There is another evidence that confirms the love of Abraham for Ishma‘el . When Sarah asked Abraham to expel Ishma‘el and his mother Hagar, Abraham was very much disturbed at it, which showed his grave concern for his son Ishma‘el. The event has been  recorded in the Bible as follows:

Therefore she said to Abraham, ‘Drive out this maid and her son, for the son of this maid shall not be an heir with my son Isaac.’ And the matter distressed Abraham greatly because of his son [The editor has recorded here a note: ‘lit., was very grievous in Abraham’s sight.’].[12]

The love of Abraham for his son Ishma‘el is so evident here that even the Jewish commentators of the Bible did not fail to appreciate it. Dr. Cohen makes the following comment on it:

Scripture points out that this grief was caused not by the prospect of loosing the woman but on account of Ishmael.[13]

It will be appreciated from the entire above discussion that ‘Whom thou lovest,’ could have only been spoken of Ishma‘el and not of Isaac; and it was only Ishma‘el who was really offered for sacrifice by Abraham because it was Ishma‘el who was Abraham’s ‘beloved son’.
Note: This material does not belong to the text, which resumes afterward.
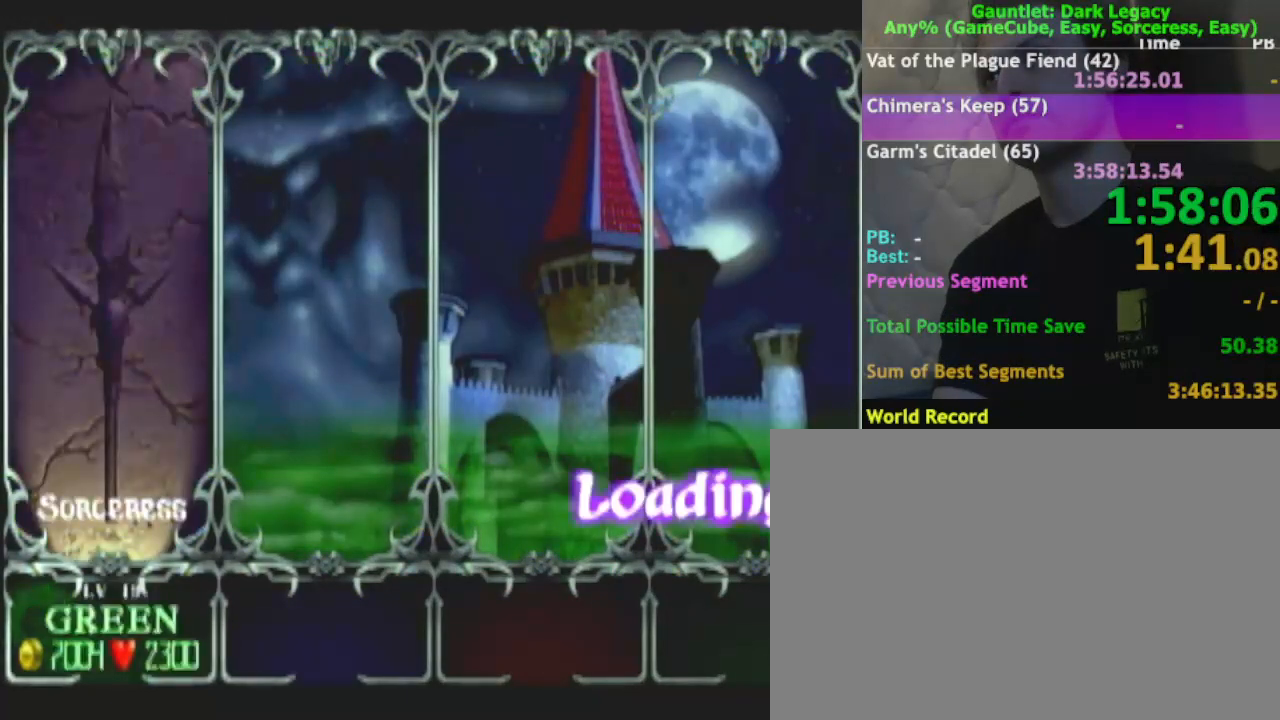
{"buttons": [], "left_stick": "center", "right_stick": "center", "events": []}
As far as the theme of Abraham’s offering his ‘only son’ for sacrifice is concerned, fairly sufficient discussions have been undertaken in the above four chapters. Some relevant points will be studied in detail in the coming chapters. At the end of this part of the book it would be pertinent that a concluding note be recorded as an epilogue to this story of offering and as the last scene of the episode.



Abraham Returned Alone

Without the ‘Only Son’


The story concludes with the following last sentence:

So Abraham returned unto his young men, and they rose up and went together to Beer-sheba; and Abraham dwelt at Beer-sheba. (Gen 22:19 KJV)

The reflective and conscientious consideration of the verse guides the heedful reader to these points:

(1) ‘So Abraham returned unto his young men’ shows that during his return home, the ‘only son’, whosever the ‘only son’ had been, was not with him. W. Gunther Plaut observes:

The text says that Abraham returned from Moriah but omits a mention of Isaac. (…) Isaac did not come back with his father.[14]

 Ignoring the word Isaac, as discussed in detail in this book at various places, the verse asserts that the ‘only son’ did not return with Abraham, because his abode was here near Moriah. Had it been Isaac who was to be offered for sacrifice, he must have returned with his father. It shows that the ‘only son’ was Ishma‘el, who dwelt near Moriah, and as such he had not to return with Abraham.

(2) It may be noted here that Abraham’s family lived at Hebron; but he spent most of his time at Beer-sheba with his herds and flocks. He went back there leaving his only son, Ishma‘el, at his residence at Moriah.

(3) Had it been Isaac who was to be offered for sacrifice, it was not like him to show any displeasure or disregard towards his father by parting company with him.